Text provided:
Again something that I don’t really believe was intended to communicate. With it’s international base of users it just makes sense to add translations instead of forcing everything to be in english. and I don’t get why this even would be a problem

i dont know why. it was in the early days. a lot of people were for it and presenting arguments.
also presenting ways how it could be adchieved, but balloob himself said explicitly: no way!.
it took quite a while before it finally changed.

same with a frontend managed GUI. even after there was already a third party frontend GUI.

Shouldn’t you keep such data within a password manager? At least to me, using your secrets-file to organize the passwords seems like a really bad abuse. That’s not what the file is meant to do.
In general such information should be kept in a separate documentation. Or at least in the company I work for we do this, and it kinda makes sense to me.

i dont even use a secrets file. its just part of the config. (i dont share my config, so no reason to keep it in a seperate file) a password manager is a horror.
there is no other program changing anything in my home automation, and thats how it should be.

Just so I get this correct: in some, for this discussion irrelevant, interval you change the IPs or passwords of your cameras (I assume you do this manually by browsing to the cameras web interface, one by one), and therefore have to adjust the configuration in Home Assistant to keep the cameras working? I use ZoneMinder for my cameras. And if I were to change passwords / IPs, I’d have to change them there one by one as well. And I guess pretty much any other recording-software as well. So the possibility of doing this in a text file seems to be more like a historical convenience, cause by a lack of UI configuration. I’d argue that if it just was configurable via UI from the beginning, then you wouldn’t even miss the possibilities yaml gave to you

i wasnt talking about changing passwords, but looking them up. for example when i want to use them in a different program.

Information shown:
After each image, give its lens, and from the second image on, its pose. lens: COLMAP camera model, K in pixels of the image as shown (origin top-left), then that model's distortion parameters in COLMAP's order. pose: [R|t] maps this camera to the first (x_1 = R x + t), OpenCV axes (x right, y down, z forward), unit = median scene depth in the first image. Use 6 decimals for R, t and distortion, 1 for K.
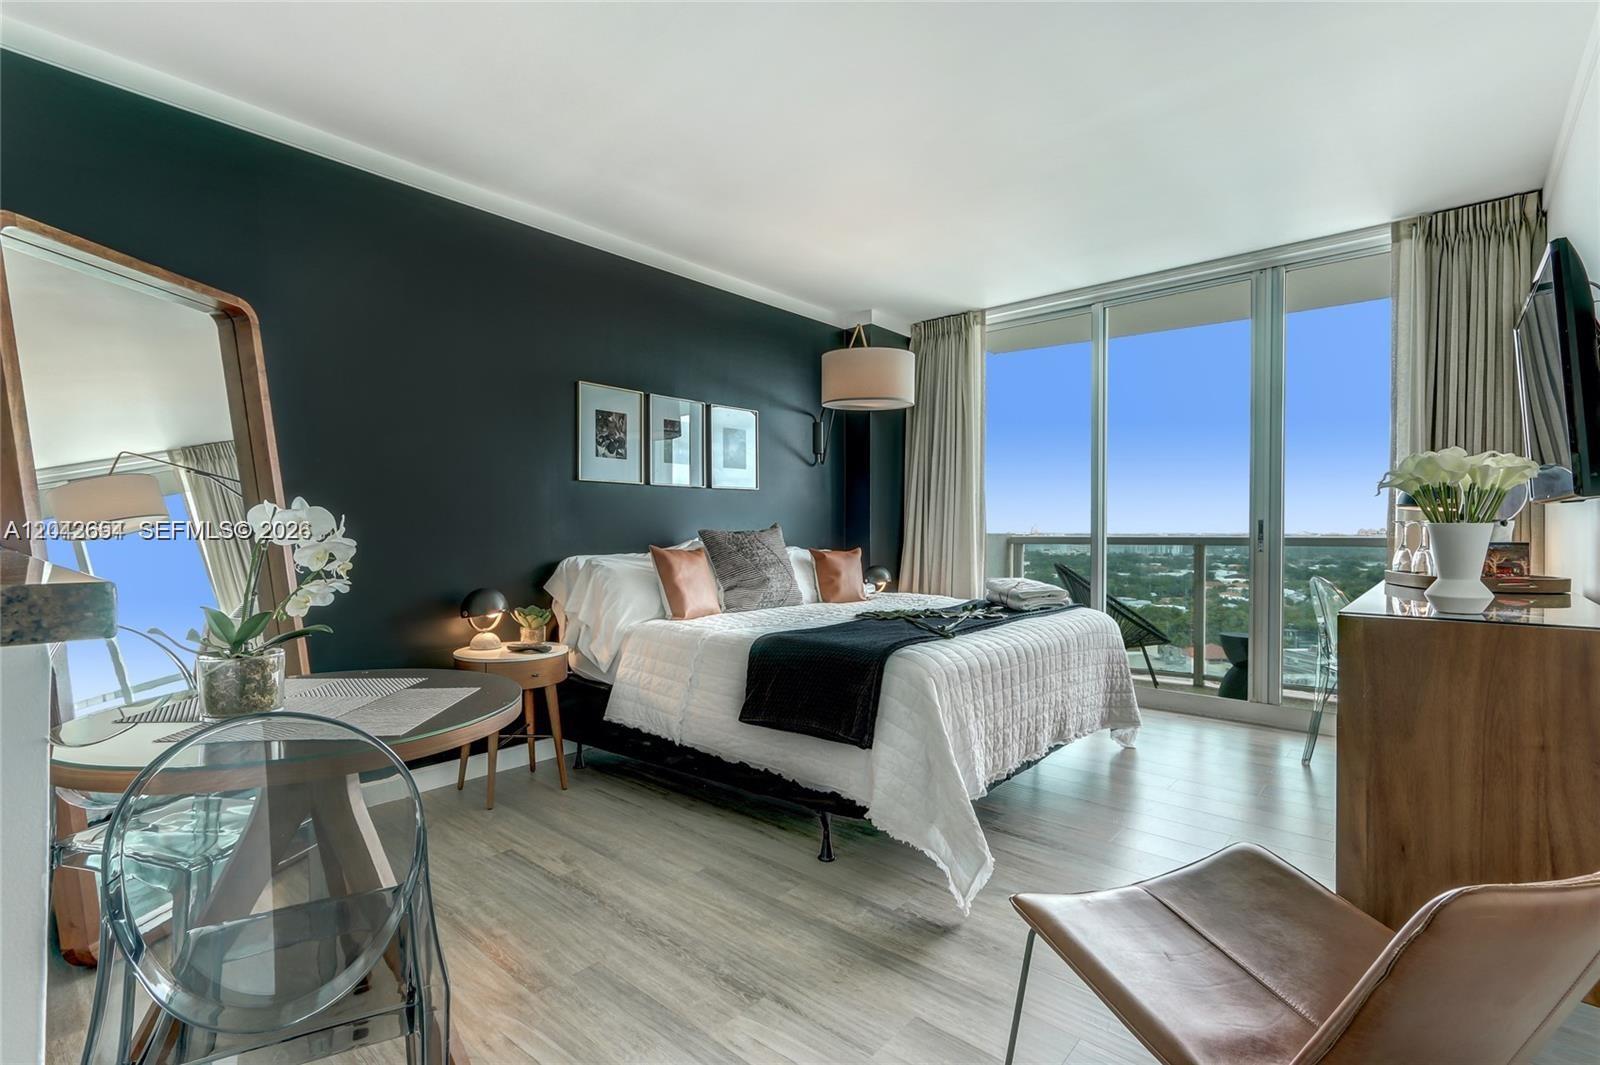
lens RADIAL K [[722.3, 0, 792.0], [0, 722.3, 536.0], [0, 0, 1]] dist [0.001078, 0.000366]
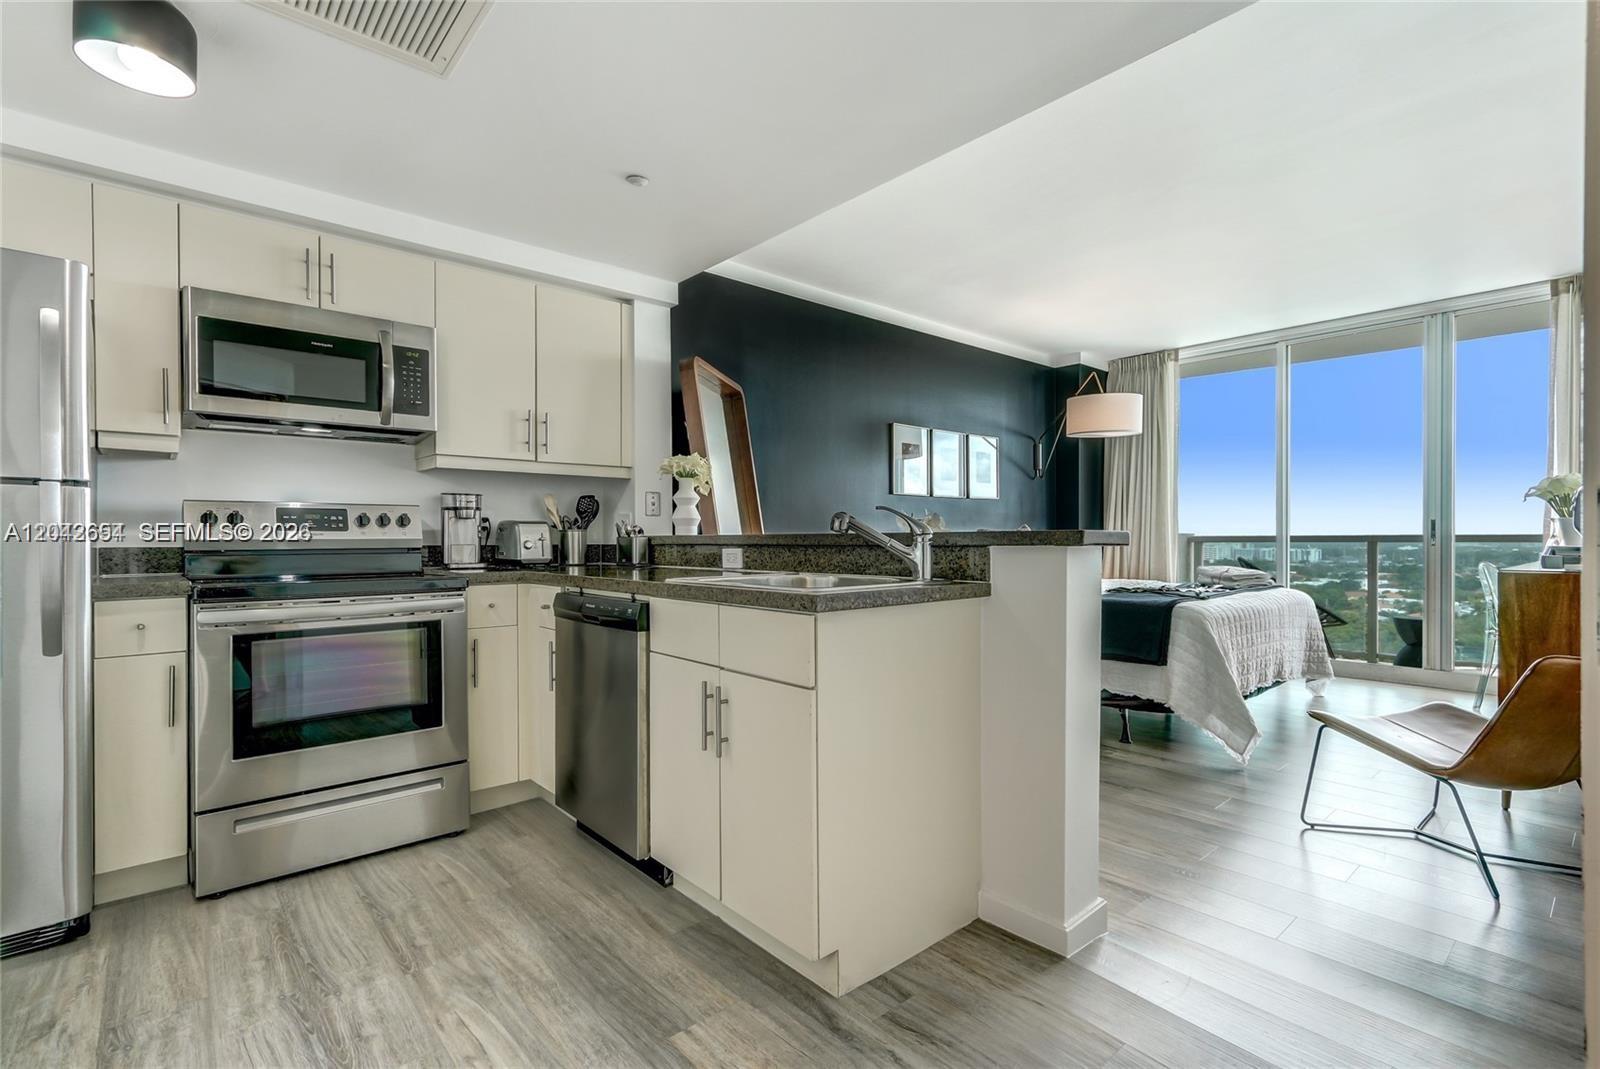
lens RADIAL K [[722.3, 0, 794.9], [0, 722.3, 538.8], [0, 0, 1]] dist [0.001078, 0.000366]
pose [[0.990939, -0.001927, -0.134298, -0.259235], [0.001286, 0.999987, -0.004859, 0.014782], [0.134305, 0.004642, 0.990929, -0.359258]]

Set of tasks:
1. In the Home Assistant forum discussion, what software does one writer use for their cameras?
2. Translate this sentence from the Home Assistant forum discussion into Spanish: "That’s not what the file is meant to do."
3. Carry the Home Assistant forum discussion forward from its final sentence.

Numbered responses:
1. ZoneMinder.

2. Para eso no está pensado el archivo.

3.
I image it to be totally horrible to manage 600 entities in yaml. I’d much more prefer sortable tables with options to filter so I can quickly find what I’m looking for. The devices dashboard for devices coming from UI integrations for example is great to get an overview of devices.

its not horrible at all if you organise it in the correct way.
its the same with my automations (way over 500) if you dont organise it correctly it is a horror, but if you organise it correct then its a bless.
and the advantage from yaml is that i can organise it MY WAY. any other way of organising chosen by someone else is always worse. because it doesnt comply to my way of thinking.
the devices dashboard is exactly a good example for that. its useless!
if i am looking for temp sensors (in mysensors, foscam cams, broadlink devices, etc.) then i really have no use for looking at cams, broadlinks, etc.
i really cant think of any reason why i would want sensors organised by the device they come from. same with actuators.

And even if they did, Home Assistant does progress

i wouldnt say it progresses, it evolves. and thats a complete other thing.
personally i have chosen HA for certain reasons years ago. if HA would have been what it is right now, i would never have chosen it.

i hardly come to the forum anymore, and wouldnt have reacted when i wouldnt have seen it on FB.
but when i then come accross these kind of things, i understand why others feel what i already feel for a long time.

i am busy stepping away from HA for over a year now, but i guess you can understand that with so much entities and so much automations its not that easy done. (dont want to lose my WAF by breaking everything)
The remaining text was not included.